- EXTRACT PROVIDED -

By Wilfred Ayaga | Oct 26th 2020 | 3 min read

When I picked my phone to call former Chair of the Committee of Experts, Nzamba Kitonga on Saturday afternoon, I did not know that in a few hours he would be dead.

Together with colleagues Roselyne Obala and Jacob Ng’etich, we had been assigned a story on the ongoing Building Bridges Initiative (BBI) report debate.

And when the news editor said the story had to include the voice of a legal expert, Nzamba Kitonga (pictured) came to mind.

It was the norm. Every time we intended to publish a story on the constitution or the ‘Bomas draft’, the news editors would say “Get a word from Nzamba or Bobby Mkangi.” After submitting the story, they would ask: “Uliweka quote ya Nzamba (did you include Nzamba’s quote)?”

- APPLY WHAT YOU READ -
(a) Rewrite the stretch of the article from "When I picked" through "came to mind.", substituting "Friday evening" for "Saturday afternoon".
(b) Retype the listing word for word, from its first line through the line containing "Content Strategy".
The article above has no connection to the listing that comes after it.

- ENTRIES SHOWN -

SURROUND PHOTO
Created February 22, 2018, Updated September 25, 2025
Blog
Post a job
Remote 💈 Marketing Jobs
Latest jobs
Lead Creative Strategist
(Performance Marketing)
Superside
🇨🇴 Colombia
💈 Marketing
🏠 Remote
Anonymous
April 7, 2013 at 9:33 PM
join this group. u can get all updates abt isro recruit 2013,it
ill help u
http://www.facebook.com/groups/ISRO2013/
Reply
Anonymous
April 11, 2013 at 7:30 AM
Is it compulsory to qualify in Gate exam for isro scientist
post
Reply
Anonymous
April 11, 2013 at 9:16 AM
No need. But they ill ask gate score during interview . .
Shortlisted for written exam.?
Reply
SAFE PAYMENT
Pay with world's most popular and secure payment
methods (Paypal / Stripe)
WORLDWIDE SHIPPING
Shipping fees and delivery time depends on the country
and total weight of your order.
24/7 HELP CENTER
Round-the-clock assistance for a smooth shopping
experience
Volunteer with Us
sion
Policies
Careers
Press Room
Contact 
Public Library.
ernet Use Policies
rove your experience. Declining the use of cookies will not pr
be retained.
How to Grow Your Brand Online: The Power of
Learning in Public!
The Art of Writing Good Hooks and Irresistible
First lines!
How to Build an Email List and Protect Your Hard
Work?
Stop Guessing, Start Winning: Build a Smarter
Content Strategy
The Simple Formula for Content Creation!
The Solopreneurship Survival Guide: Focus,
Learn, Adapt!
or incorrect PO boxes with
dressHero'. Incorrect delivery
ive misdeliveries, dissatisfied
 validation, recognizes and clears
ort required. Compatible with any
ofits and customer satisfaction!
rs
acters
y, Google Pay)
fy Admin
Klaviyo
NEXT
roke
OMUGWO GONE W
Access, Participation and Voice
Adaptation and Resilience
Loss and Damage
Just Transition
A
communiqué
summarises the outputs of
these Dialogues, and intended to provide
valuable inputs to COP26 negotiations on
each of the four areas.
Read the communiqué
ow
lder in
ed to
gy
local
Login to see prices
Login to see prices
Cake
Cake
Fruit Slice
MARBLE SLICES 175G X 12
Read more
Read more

- RESULTS OF THE TASKS -
(a)
When I picked my phone to call former Chair of the Committee of Experts, Nzamba Kitonga on Friday evening, I did not know that in a few hours he would be dead.

Together with colleagues Roselyne Obala and Jacob Ng’etich, we had been assigned a story on the ongoing Building Bridges Initiative (BBI) report debate.

And when the news editor said the story had to include the voice of a legal expert, Nzamba Kitonga (pictured) came to mind.

(b)
SURROUND PHOTO
Created February 22, 2018, Updated September 25, 2025
Blog
Post a job
Remote 💈 Marketing Jobs
Latest jobs
Lead Creative Strategist
(Performance Marketing)
Superside
🇨🇴 Colombia
💈 Marketing
🏠 Remote
Anonymous
April 7, 2013 at 9:33 PM
join this group. u can get all updates abt isro recruit 2013,it
ill help u
http://www.facebook.com/groups/ISRO2013/
Reply
Anonymous
April 11, 2013 at 7:30 AM
Is it compulsory to qualify in Gate exam for isro scientist
post
Reply
Anonymous
April 11, 2013 at 9:16 AM
No need. But they ill ask gate score during interview . .
Shortlisted for written exam.?
Reply
SAFE PAYMENT
Pay with world's most popular and secure payment
methods (Paypal / Stripe)
WORLDWIDE SHIPPING
Shipping fees and delivery time depends on the country
and total weight of your order.
24/7 HELP CENTER
Round-the-clock assistance for a smooth shopping
experience
Volunteer with Us
sion
Policies
Careers
Press Room
Contact 
Public Library.
ernet Use Policies
rove your experience. Declining the use of cookies will not pr
be retained.
How to Grow Your Brand Online: The Power of
Learning in Public!
The Art of Writing Good Hooks and Irresistible
First lines!
How to Build an Email List and Protect Your Hard
Work?
Stop Guessing, Start Winning: Build a Smarter
Content Strategy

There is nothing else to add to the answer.